## INSTRUCTIONS TO FOLLOW
Return each entry exactly, with none missing.

## LISTED RECORDS
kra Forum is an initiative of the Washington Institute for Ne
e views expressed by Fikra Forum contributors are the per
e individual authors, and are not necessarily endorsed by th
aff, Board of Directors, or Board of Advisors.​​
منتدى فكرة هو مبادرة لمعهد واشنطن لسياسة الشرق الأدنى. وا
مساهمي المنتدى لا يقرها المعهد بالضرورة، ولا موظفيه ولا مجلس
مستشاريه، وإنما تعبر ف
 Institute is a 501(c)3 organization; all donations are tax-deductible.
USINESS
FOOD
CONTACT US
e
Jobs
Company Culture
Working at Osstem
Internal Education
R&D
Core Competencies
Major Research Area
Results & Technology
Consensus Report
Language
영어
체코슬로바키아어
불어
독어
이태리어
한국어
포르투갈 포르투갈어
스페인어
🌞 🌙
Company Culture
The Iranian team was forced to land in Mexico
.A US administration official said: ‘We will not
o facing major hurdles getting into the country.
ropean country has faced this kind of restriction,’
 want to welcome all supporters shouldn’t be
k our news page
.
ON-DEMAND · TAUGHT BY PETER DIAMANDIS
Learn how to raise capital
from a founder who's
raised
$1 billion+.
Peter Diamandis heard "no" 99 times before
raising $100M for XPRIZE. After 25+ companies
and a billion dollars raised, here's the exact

## SOLUTION TO THE PROBLEM
kra Forum is an initiative of the Washington Institute for Ne
e views expressed by Fikra Forum contributors are the per
e individual authors, and are not necessarily endorsed by th
aff, Board of Directors, or Board of Advisors.​​
منتدى فكرة هو مبادرة لمعهد واشنطن لسياسة الشرق الأدنى. وا
مساهمي المنتدى لا يقرها المعهد بالضرورة، ولا موظفيه ولا مجلس
مستشاريه، وإنما تعبر ف
 Institute is a 501(c)3 organization; all donations are tax-deductible.
USINESS
FOOD
CONTACT US
e
Jobs
Company Culture
Working at Osstem
Internal Education
R&D
Core Competencies
Major Research Area
Results & Technology
Consensus Report
Language
영어
체코슬로바키아어
불어
독어
이태리어
한국어
포르투갈 포르투갈어
스페인어
🌞 🌙
Company Culture
The Iranian team was forced to land in Mexico
.A US administration official said: ‘We will not
o facing major hurdles getting into the country.
ropean country has faced this kind of restriction,’
 want to welcome all supporters shouldn’t be
k our news page
.
ON-DEMAND · TAUGHT BY PETER DIAMANDIS
Learn how to raise capital
from a founder who's
raised
$1 billion+.
Peter Diamandis heard "no" 99 times before
raising $100M for XPRIZE. After 25+ companies
and a billion dollars raised, here's the exact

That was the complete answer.